VMware ESXi 4.1.x Embedded
VMware ESX 4.1.x
VMware ESXi 4.1.x Installable

Cause

To avoid performance problems, the ESX/ESXi NUMA scheduler is coded to initially place virtual machines on a node where the most memory is available. If the nodes have very little memory, the scheduler uses a round robin algorithm to place virtual machines onto NUMA nodes. This typically only occurs when powering on a virtual machine.
With vMotion, the copy of the memory happens before the worlds are completely initiated. A single node is chosen as the home node to preserve memory locality and virtual machines are all placed on the single node. Performance issues can occur if there is a light workload running on the ESX/ESXi host. Under light workloads, NUMA node migrations do not occur as there is not enough load to warrant a migration.

Resolution

This issue is resolved in ESX/ESXi 4.1 Update 2. For more information, see the Resolved Issues section of the VMware ESX/ESXi 4.1 Update 2 Release Notes.

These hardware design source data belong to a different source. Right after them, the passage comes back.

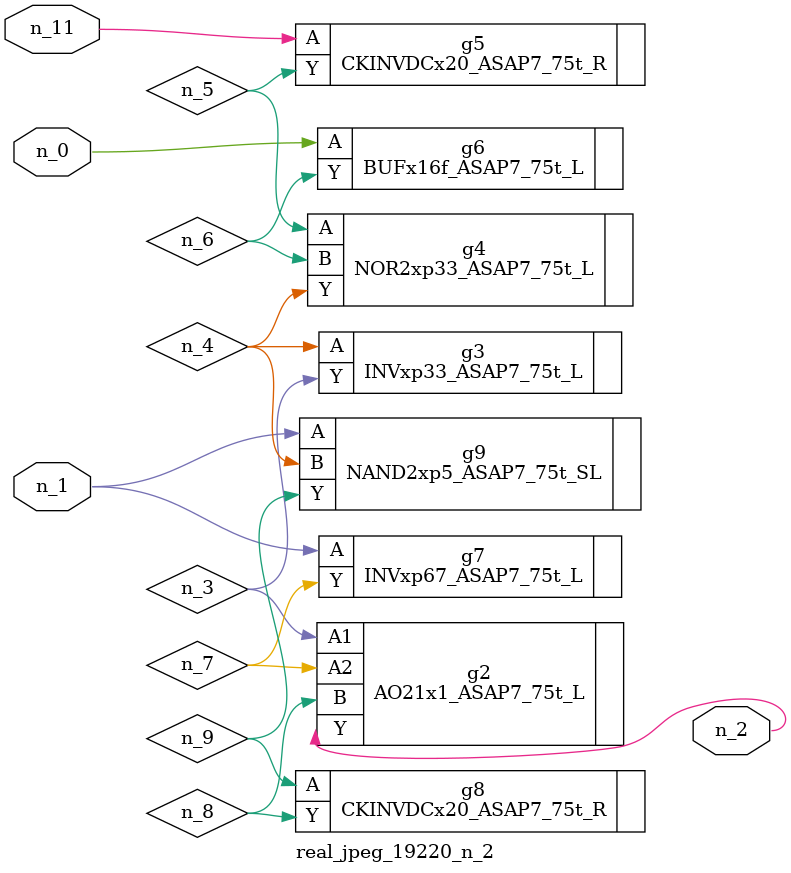
<source format=v>
module real_jpeg_19220_n_2 (n_1, n_11, n_0, n_2);

input n_1;
input n_11;
input n_0;

output n_2;

wire n_5;
wire n_4;
wire n_8;
wire n_6;
wire n_7;
wire n_3;
wire n_9;

BUFx16f_ASAP7_75t_L g6 ( 
.A(n_0),
.Y(n_6)
);

INVxp67_ASAP7_75t_L g7 ( 
.A(n_1),
.Y(n_7)
);

NAND2xp5_ASAP7_75t_SL g9 ( 
.A(n_1),
.B(n_4),
.Y(n_9)
);

AO21x1_ASAP7_75t_L g2 ( 
.A1(n_3),
.A2(n_7),
.B(n_8),
.Y(n_2)
);

INVxp33_ASAP7_75t_L g3 ( 
.A(n_4),
.Y(n_3)
);

NOR2xp33_ASAP7_75t_L g4 ( 
.A(n_5),
.B(n_6),
.Y(n_4)
);

CKINVDCx20_ASAP7_75t_R g8 ( 
.A(n_9),
.Y(n_8)
);

CKINVDCx20_ASAP7_75t_R g5 ( 
.A(n_11),
.Y(n_5)
);


endmodule
</source>
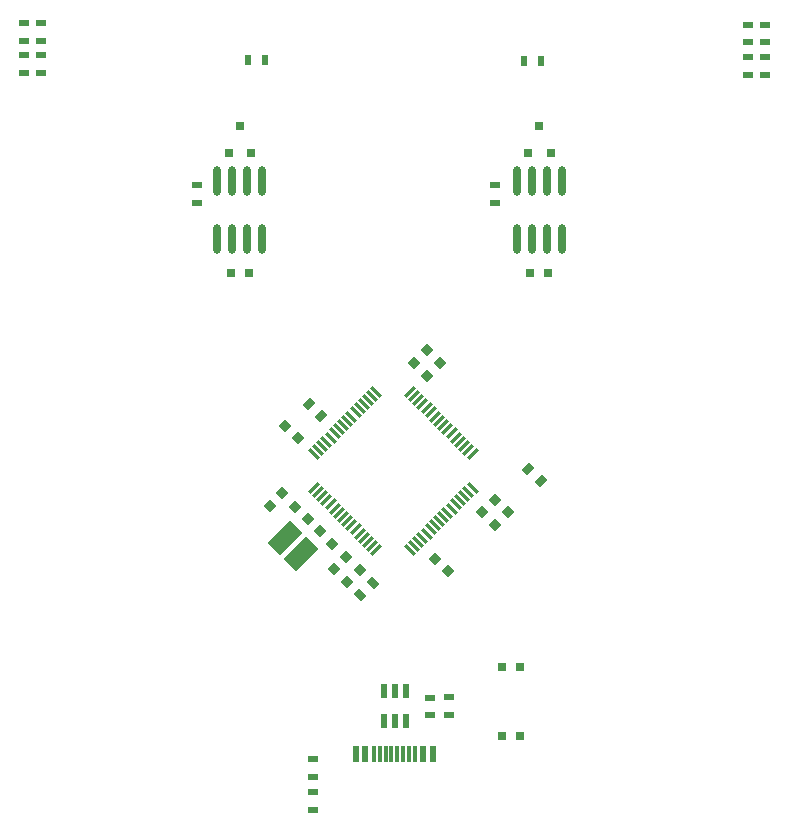
<source format=gtp>
G04*
G04 #@! TF.GenerationSoftware,Altium Limited,Altium Designer,24.4.1 (13)*
G04*
G04 Layer_Color=8421504*
%FSLAX25Y25*%
%MOIN*%
G70*
G04*
G04 #@! TF.SameCoordinates,CE62225C-9D11-4DC4-9690-87E0813CFFB1*
G04*
G04*
G04 #@! TF.FilePolarity,Positive*
G04*
G01*
G75*
%ADD17R,0.03150X0.03150*%
%ADD18R,0.02362X0.05709*%
%ADD19R,0.01181X0.05709*%
%ADD20R,0.03543X0.02362*%
G04:AMPARAMS|DCode=21|XSize=47.64mil|YSize=23.23mil|CornerRadius=2.9mil|HoleSize=0mil|Usage=FLASHONLY|Rotation=270.000|XOffset=0mil|YOffset=0mil|HoleType=Round|Shape=RoundedRectangle|*
%AMROUNDEDRECTD21*
21,1,0.04764,0.01742,0,0,270.0*
21,1,0.04183,0.02323,0,0,270.0*
1,1,0.00581,-0.00871,-0.02092*
1,1,0.00581,-0.00871,0.02092*
1,1,0.00581,0.00871,0.02092*
1,1,0.00581,0.00871,-0.02092*
%
%ADD21ROUNDEDRECTD21*%
G04:AMPARAMS|DCode=22|XSize=23.62mil|YSize=35.43mil|CornerRadius=0mil|HoleSize=0mil|Usage=FLASHONLY|Rotation=135.000|XOffset=0mil|YOffset=0mil|HoleType=Round|Shape=Rectangle|*
%AMROTATEDRECTD22*
4,1,4,0.02088,0.00418,-0.00418,-0.02088,-0.02088,-0.00418,0.00418,0.02088,0.02088,0.00418,0.0*
%
%ADD22ROTATEDRECTD22*%

%ADD23P,0.04454X4X180.0*%
%ADD24P,0.04454X4X90.0*%
G04:AMPARAMS|DCode=25|XSize=23.62mil|YSize=35.43mil|CornerRadius=0mil|HoleSize=0mil|Usage=FLASHONLY|Rotation=45.000|XOffset=0mil|YOffset=0mil|HoleType=Round|Shape=Rectangle|*
%AMROTATEDRECTD25*
4,1,4,0.00418,-0.02088,-0.02088,0.00418,-0.00418,0.02088,0.02088,-0.00418,0.00418,-0.02088,0.0*
%
%ADD25ROTATEDRECTD25*%

G04:AMPARAMS|DCode=26|XSize=47mil|YSize=12mil|CornerRadius=0mil|HoleSize=0mil|Usage=FLASHONLY|Rotation=45.000|XOffset=0mil|YOffset=0mil|HoleType=Round|Shape=Rectangle|*
%AMROTATEDRECTD26*
4,1,4,-0.01237,-0.02086,-0.02086,-0.01237,0.01237,0.02086,0.02086,0.01237,-0.01237,-0.02086,0.0*
%
%ADD26ROTATEDRECTD26*%

G04:AMPARAMS|DCode=27|XSize=47mil|YSize=12mil|CornerRadius=0mil|HoleSize=0mil|Usage=FLASHONLY|Rotation=135.000|XOffset=0mil|YOffset=0mil|HoleType=Round|Shape=Rectangle|*
%AMROTATEDRECTD27*
4,1,4,0.02086,-0.01237,0.01237,-0.02086,-0.02086,0.01237,-0.01237,0.02086,0.02086,-0.01237,0.0*
%
%ADD27ROTATEDRECTD27*%

%ADD28O,0.02756X0.09843*%
%ADD29R,0.03000X0.03000*%
%ADD30R,0.02362X0.03543*%
G04:AMPARAMS|DCode=31|XSize=59.06mil|YSize=106.3mil|CornerRadius=0mil|HoleSize=0mil|Usage=FLASHONLY|Rotation=135.000|XOffset=0mil|YOffset=0mil|HoleType=Round|Shape=Rectangle|*
%AMROTATEDRECTD31*
4,1,4,0.05846,0.01670,-0.01670,-0.05846,-0.05846,-0.01670,0.01670,0.05846,0.05846,0.01670,0.0*
%
%ADD31ROTATEDRECTD31*%

D17*
X180915Y-38950D02*
D03*
X186820D02*
D03*
Y-15918D02*
D03*
X180915D02*
D03*
X90453Y115354D02*
D03*
X96358D02*
D03*
X190157Y115157D02*
D03*
X196063D02*
D03*
D18*
X132087Y-45000D02*
D03*
X135236D02*
D03*
X154528D02*
D03*
X157677D02*
D03*
D19*
X143898D02*
D03*
X141929D02*
D03*
X139961D02*
D03*
X137992D02*
D03*
X145866D02*
D03*
X147835D02*
D03*
X149803D02*
D03*
X151772D02*
D03*
D20*
X163248Y-26181D02*
D03*
Y-32087D02*
D03*
X156653Y-26280D02*
D03*
Y-32185D02*
D03*
X117913Y-63583D02*
D03*
Y-57677D02*
D03*
Y-52756D02*
D03*
Y-46850D02*
D03*
X27165Y187795D02*
D03*
Y181890D02*
D03*
X268307Y198031D02*
D03*
Y192126D02*
D03*
X178445Y144587D02*
D03*
Y138681D02*
D03*
X78937Y144587D02*
D03*
Y138681D02*
D03*
X27165Y192717D02*
D03*
Y198622D02*
D03*
X21457Y192717D02*
D03*
Y198622D02*
D03*
X262598Y192126D02*
D03*
Y198031D02*
D03*
Y181299D02*
D03*
Y187205D02*
D03*
X268307Y181299D02*
D03*
Y187205D02*
D03*
X21457Y181890D02*
D03*
Y187795D02*
D03*
D21*
X148779Y-24094D02*
D03*
X145039D02*
D03*
X141299D02*
D03*
Y-33976D02*
D03*
X145039D02*
D03*
X148779D02*
D03*
D22*
X193623Y45845D02*
D03*
X189447Y50021D02*
D03*
X120493Y67597D02*
D03*
X116318Y71773D02*
D03*
D23*
X174093Y35454D02*
D03*
X178269Y31278D02*
D03*
X120058Y29155D02*
D03*
X124234Y24979D02*
D03*
X178445Y39764D02*
D03*
X182621Y35588D02*
D03*
X108542Y64391D02*
D03*
X112718Y60215D02*
D03*
X111769Y37345D02*
D03*
X115945Y33169D02*
D03*
X162718Y15825D02*
D03*
X158542Y20001D02*
D03*
D24*
X133289Y16360D02*
D03*
X129113Y12184D02*
D03*
X128782Y20711D02*
D03*
X124606Y16535D02*
D03*
X155631Y89588D02*
D03*
X151455Y85412D02*
D03*
X103325Y37676D02*
D03*
X107501Y41852D02*
D03*
X155786Y81081D02*
D03*
X159962Y85257D02*
D03*
D25*
X133542Y7853D02*
D03*
X137718Y12029D02*
D03*
D26*
X118041Y43743D02*
D03*
X119433Y42351D02*
D03*
X120825Y40959D02*
D03*
X122217Y39567D02*
D03*
X123609Y38175D02*
D03*
X125001Y36784D02*
D03*
X126393Y35392D02*
D03*
X127785Y34000D02*
D03*
X129177Y32608D02*
D03*
X130569Y31216D02*
D03*
X131961Y29824D02*
D03*
X133353Y28432D02*
D03*
X134745Y27040D02*
D03*
X136137Y25648D02*
D03*
X137529Y24256D02*
D03*
X138920Y22864D02*
D03*
X170935Y54879D02*
D03*
X169543Y56271D02*
D03*
X168151Y57663D02*
D03*
X166759Y59055D02*
D03*
X165367Y60447D02*
D03*
X163975Y61839D02*
D03*
X162583Y63230D02*
D03*
X161191Y64622D02*
D03*
X159800Y66014D02*
D03*
X158408Y67406D02*
D03*
X157016Y68798D02*
D03*
X155624Y70190D02*
D03*
X154232Y71582D02*
D03*
X152840Y72974D02*
D03*
X151448Y74366D02*
D03*
X150056Y75758D02*
D03*
D27*
Y22864D02*
D03*
X151448Y24256D02*
D03*
X152840Y25648D02*
D03*
X154232Y27040D02*
D03*
X155624Y28432D02*
D03*
X157016Y29824D02*
D03*
X158408Y31216D02*
D03*
X159800Y32608D02*
D03*
X161191Y34000D02*
D03*
X162583Y35392D02*
D03*
X163975Y36783D02*
D03*
X165367Y38175D02*
D03*
X166759Y39567D02*
D03*
X168151Y40959D02*
D03*
X169543Y42351D02*
D03*
X170935Y43743D02*
D03*
X138920Y75758D02*
D03*
X137529Y74366D02*
D03*
X136137Y72974D02*
D03*
X134745Y71582D02*
D03*
X133353Y70190D02*
D03*
X131961Y68798D02*
D03*
X130569Y67406D02*
D03*
X129177Y66014D02*
D03*
X127785Y64622D02*
D03*
X126393Y63230D02*
D03*
X125001Y61839D02*
D03*
X123609Y60447D02*
D03*
X122217Y59055D02*
D03*
X120825Y57663D02*
D03*
X119433Y56271D02*
D03*
X118041Y54879D02*
D03*
D28*
X100807Y145866D02*
D03*
X95807D02*
D03*
X90807D02*
D03*
X85807D02*
D03*
X100807Y126575D02*
D03*
X95807D02*
D03*
X90807D02*
D03*
X85807D02*
D03*
X200807Y145866D02*
D03*
X195807D02*
D03*
X190807D02*
D03*
X185807D02*
D03*
X200807Y126575D02*
D03*
X195807D02*
D03*
X190807D02*
D03*
X185807D02*
D03*
D29*
X196949Y155173D02*
D03*
X189449D02*
D03*
X193199Y164173D02*
D03*
X97155Y155173D02*
D03*
X89656D02*
D03*
X93405Y164173D02*
D03*
D30*
X95965Y186319D02*
D03*
X101870D02*
D03*
X193898Y186024D02*
D03*
X187992D02*
D03*
D31*
X108477Y26858D02*
D03*
X113767Y21568D02*
D03*
M02*

</source>
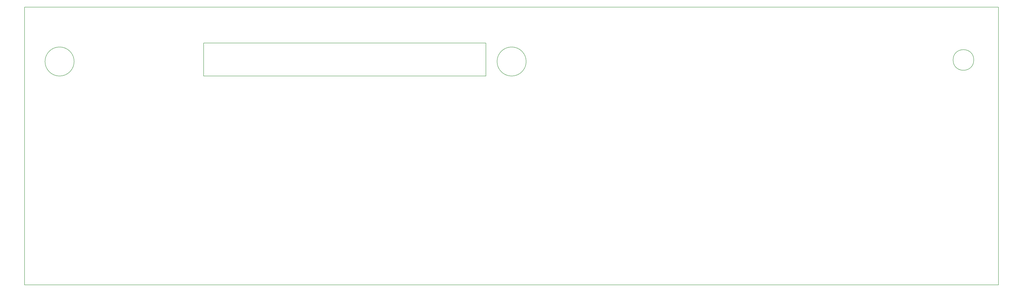
<source format=gbr>
G04 #@! TF.FileFunction,Profile,NP*
%FSLAX46Y46*%
G04 Gerber Fmt 4.6, Leading zero omitted, Abs format (unit mm)*
G04 Created by KiCad (PCBNEW 4.0.5+dfsg1-4) date Wed Feb  7 06:21:37 2018*
%MOMM*%
%LPD*%
G01*
G04 APERTURE LIST*
%ADD10C,0.100000*%
%ADD11C,0.200000*%
%ADD12C,0.150000*%
G04 APERTURE END LIST*
D10*
D11*
X219300000Y-31000000D02*
X95600000Y-31000000D01*
X95600000Y-45500000D02*
X95600000Y-31000000D01*
X219300000Y-45500000D02*
X95600000Y-45500000D01*
X219300000Y-31000000D02*
X219300000Y-45500000D01*
X38878087Y-39100000D02*
G75*
G03X38878087Y-39100000I-6378087J0D01*
G01*
X236978087Y-39100000D02*
G75*
G03X236978087Y-39100000I-6378087J0D01*
G01*
X433134314Y-38425000D02*
G75*
G03X433134314Y-38425000I-4534314J0D01*
G01*
D12*
X17145000Y-137160000D02*
X17145000Y-15240000D01*
X443950000Y-137160000D02*
X17145000Y-137160000D01*
X443950000Y-15240000D02*
X443950000Y-137160000D01*
X17145000Y-15240000D02*
X443950000Y-15240000D01*
M02*

</source>
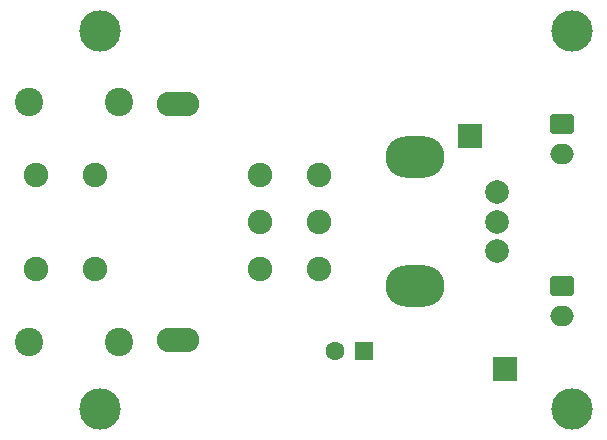
<source format=gbr>
%TF.GenerationSoftware,KiCad,Pcbnew,9.0.6*%
%TF.CreationDate,2026-01-11T11:57:00+09:00*%
%TF.ProjectId,Hi-Lo_converter,48692d4c-6f5f-4636-9f6e-766572746572,rev?*%
%TF.SameCoordinates,Original*%
%TF.FileFunction,Soldermask,Bot*%
%TF.FilePolarity,Negative*%
%FSLAX46Y46*%
G04 Gerber Fmt 4.6, Leading zero omitted, Abs format (unit mm)*
G04 Created by KiCad (PCBNEW 9.0.6) date 2026-01-11 11:57:00*
%MOMM*%
%LPD*%
G01*
G04 APERTURE LIST*
G04 Aperture macros list*
%AMRoundRect*
0 Rectangle with rounded corners*
0 $1 Rounding radius*
0 $2 $3 $4 $5 $6 $7 $8 $9 X,Y pos of 4 corners*
0 Add a 4 corners polygon primitive as box body*
4,1,4,$2,$3,$4,$5,$6,$7,$8,$9,$2,$3,0*
0 Add four circle primitives for the rounded corners*
1,1,$1+$1,$2,$3*
1,1,$1+$1,$4,$5*
1,1,$1+$1,$6,$7*
1,1,$1+$1,$8,$9*
0 Add four rect primitives between the rounded corners*
20,1,$1+$1,$2,$3,$4,$5,0*
20,1,$1+$1,$4,$5,$6,$7,0*
20,1,$1+$1,$6,$7,$8,$9,0*
20,1,$1+$1,$8,$9,$2,$3,0*%
G04 Aperture macros list end*
%ADD10R,2.000000X2.000000*%
%ADD11C,3.500000*%
%ADD12O,3.596000X2.072000*%
%ADD13C,2.072000*%
%ADD14O,5.000000X3.500000*%
%ADD15C,2.000000*%
%ADD16C,2.400000*%
%ADD17RoundRect,0.250000X-0.750000X0.600000X-0.750000X-0.600000X0.750000X-0.600000X0.750000X0.600000X0*%
%ADD18O,2.000000X1.700000*%
%ADD19R,1.600000X1.600000*%
%ADD20C,1.600000*%
G04 APERTURE END LIST*
D10*
%TO.C,REF\u002A\u002A*%
X209296000Y-53086000D03*
%TD*%
D11*
%TO.C,REF\u002A\u002A*%
X215000000Y-56500000D03*
%TD*%
%TO.C,REF\u002A\u002A*%
X215000000Y-24500000D03*
%TD*%
D12*
%TO.C,TR1*%
X181610000Y-30673000D03*
X181610000Y-50673000D03*
D13*
X169610000Y-44673000D03*
X174610000Y-44673000D03*
X169610000Y-36673000D03*
X174610000Y-36673000D03*
X188610000Y-36673000D03*
X193610000Y-36673000D03*
X188610000Y-40673000D03*
X193610000Y-40673000D03*
X188610000Y-44673000D03*
X193610000Y-44673000D03*
%TD*%
D14*
%TO.C,RV1*%
X201676000Y-46140000D03*
X201676000Y-35140000D03*
D15*
X208676000Y-43140000D03*
X208676000Y-40640000D03*
X208676000Y-38140000D03*
%TD*%
D16*
%TO.C,R2*%
X169000000Y-50800000D03*
X176620000Y-50800000D03*
%TD*%
D17*
%TO.C,J2*%
X214139000Y-46121000D03*
D18*
X214139000Y-48621000D03*
%TD*%
D11*
%TO.C,REF\u002A\u002A*%
X175000000Y-56500000D03*
%TD*%
%TO.C,REF\u002A\u002A*%
X175000000Y-24500000D03*
%TD*%
D10*
%TO.C,REF\u002A\u002A*%
X206375000Y-33401000D03*
%TD*%
D16*
%TO.C,R1*%
X169000000Y-30480000D03*
X176620000Y-30480000D03*
%TD*%
D17*
%TO.C,J1*%
X214139000Y-32405000D03*
D18*
X214139000Y-34905000D03*
%TD*%
D19*
%TO.C,C1*%
X197397380Y-51562000D03*
D20*
X194897380Y-51562000D03*
%TD*%
M02*

</source>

Note: In some instances, this issue may still be encountered in ESX/ESXi 4.1 Update 2. VMware is aware of this issue.

To work around this issue when you do not want to upgrade to ESX/ESXi 4.1 Update 2, disable NUMA on the system by enabling Node Interleaving from the BIOS of the server. For more information on disabling node interleaving, see Performance Best Practices for VMware vSphere 4.1.